背景技术Background technique
随着人脸识别技术的应用范围越来越广,对人脸识别结果的准确度需求也越来越高。其中,为了提高人脸识别结果的准确度,一般会要求识别对象做出如眨眼、摇头等指定动作,或者,需要识别设备上配置深度图像传感器,以采集识别对象的脸部深度信息。With the wider application of face recognition technology, the demand for the accuracy of face recognition results is also higher and higher. Among them, in order to improve the accuracy of the face recognition result, the recognized object is generally required to perform specified actions such as blinking, shaking his head, or a depth image sensor needs to be configured on the recognition device to collect the facial depth information of the recognized object.
发明内容SUMMARY OF THE INVENTION
有鉴于此,本申请的目的在于提供一种对象识别方法和装置、电子设备及存储介质。In view of this, the purpose of the present application is to provide an object recognition method and apparatus, an electronic device and a storage medium.
为实现上述目的,本申请实施例采用如下技术方案:To achieve the above purpose, the embodiment of the present application adopts the following technical solutions:
一种对象识别方法,包括:An object recognition method comprising:
获得拍摄目标对象得到的多帧目标图像,其中,每一帧所述目标图像包括所述目标对象的脸部信息;Obtaining multiple frames of target images obtained by photographing a target object, wherein each frame of the target image includes facial information of the target object;
基于所述脸部信息确定多帧所述目标图像之间的相似度信息;Determine similarity information between multiple frames of the target images based on the face information;
基于所述相似度信息确定所述目标对象是否属于活体对象。Whether the target object belongs to a living object is determined based on the similarity information.

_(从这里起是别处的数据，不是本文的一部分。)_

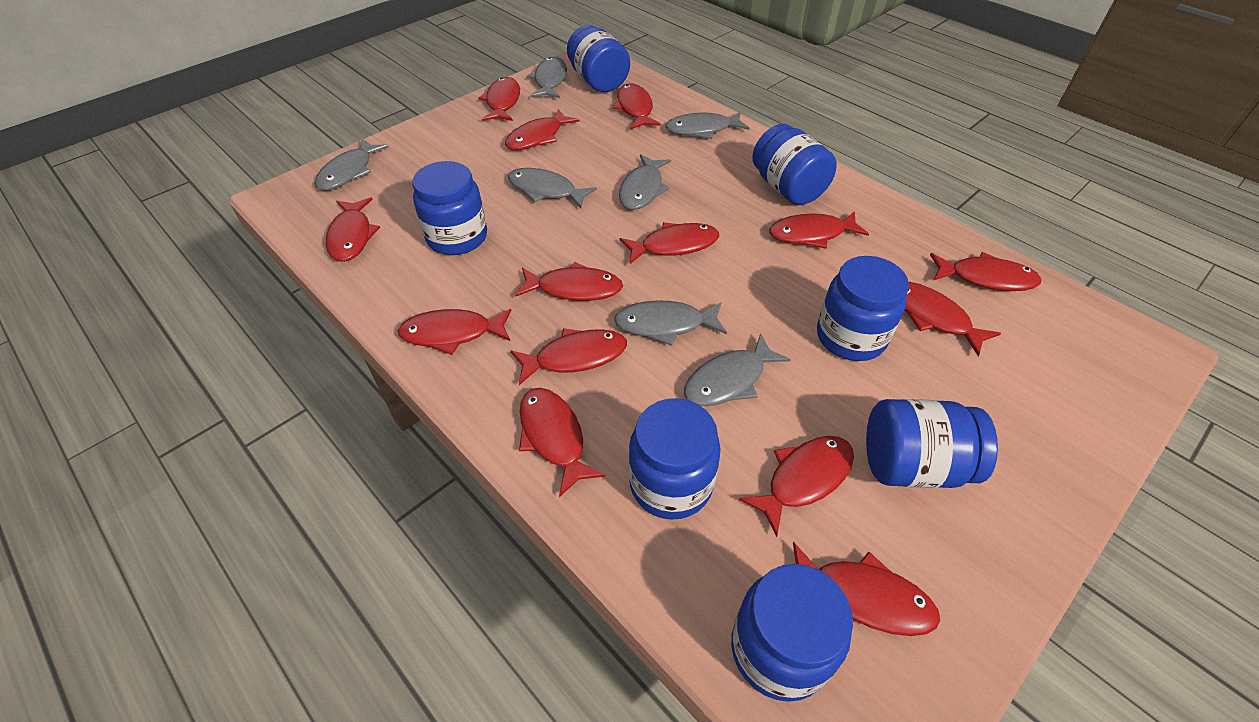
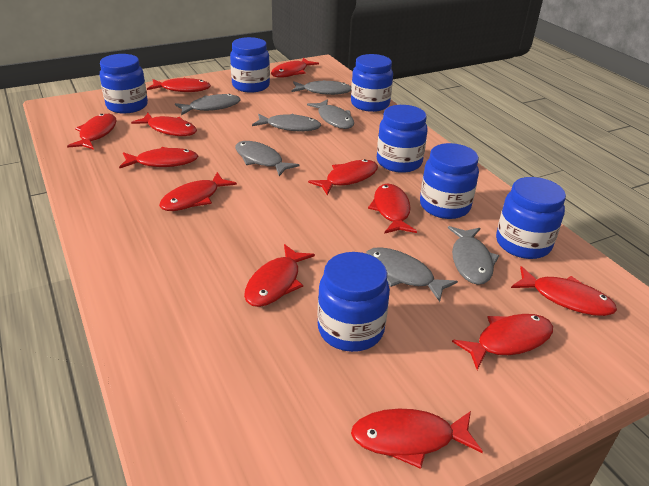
red fish: 14 -> 12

本申请实施例还提供了一种对象识别装置,包括:The embodiment of the present application also provides an object recognition device, including:
目标图像获得模块,用于获得拍摄目标对象得到的多帧目标图像,其中,每一帧所述目标图像包括所述目标对象的脸部信息;A target image obtaining module, configured to obtain multiple frames of target images obtained by photographing a target object, wherein each frame of the target image includes facial information of the target object;
相似度信息确定模块,用于基于所述脸部信息确定所述多帧目标图像之间的相似度信息;a similarity information determination module, configured to determine similarity information between the multiple frames of target images based on the face information;
活体对象确定模块,用于基于所述相似度信息确定所述目标对象是否属于活体对象。A living object determination module, configured to determine whether the target object belongs to a living object based on the similarity information.

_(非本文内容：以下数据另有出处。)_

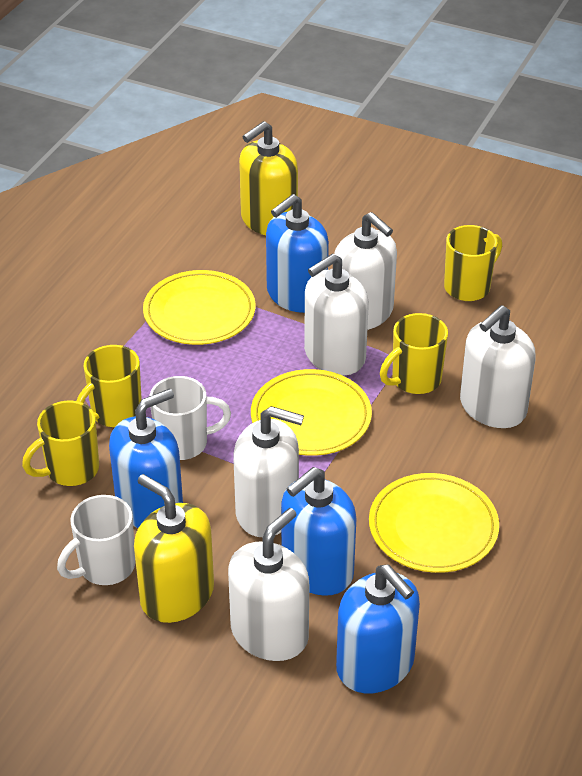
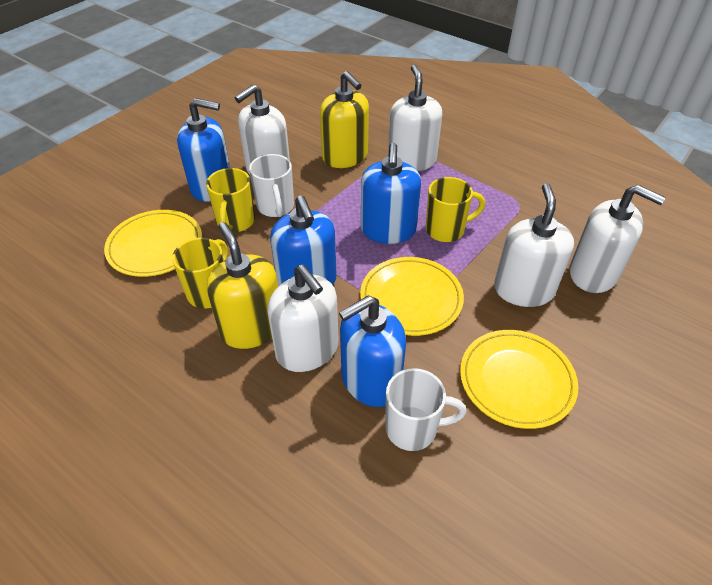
yellow mug: 4 -> 3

在上述基础上,本申请实施例还提供了一种电子设备,包括:On the above basis, the embodiment of the present application also provides an electronic device, including:
存储器,用于存储计算机程序;memory for storing computer programs;
与所述存储器连接的处理器,用于执行该存储器存储的计算机程序,以实现上述的对象识别方法。The processor connected with the memory is used for executing the computer program stored in the memory, so as to realize the above-mentioned object recognition method.
在上述基础上,本申请实施例还提供了一种计算机可读存储介质,其上存储有计算机程序,该计算机程序被执行时,实现上述的对象识别方法。Based on the above, an embodiment of the present application further provides a computer-readable storage medium on which a computer program is stored, and when the computer program is executed, the above-mentioned object identification method is implemented.
为使本申请的上述目的、特征和优点能更明显易懂,下文特举较佳实施例,并配合所附附图,作详细说明如下。In order to make the above-mentioned objects, features and advantages of the present application more obvious and easy to understand, the preferred embodiments are exemplified below, and are described in detail as follows in conjunction with the accompanying drawings.
附图说明Description of drawings
为了更清楚地说明本申请的技术方案,下面将对其中所需要使用的附图作简单地介绍,应当理解,以下附图仅示出了本申请的某些实现方式,因此不应被看作是对范围的限定,对于本领域普通技术人员来讲,在不付出创造性劳动的前提下,还可以根据这些附图获得其它相关的附图。In order to explain the technical solutions of the present application more clearly, the following drawings will be briefly introduced. It should be understood that the following drawings only show some implementations of the present application, and therefore should not be regarded as It is a limitation of the scope. For those of ordinary skill in the art, other related drawings can also be obtained according to these drawings without any creative effort.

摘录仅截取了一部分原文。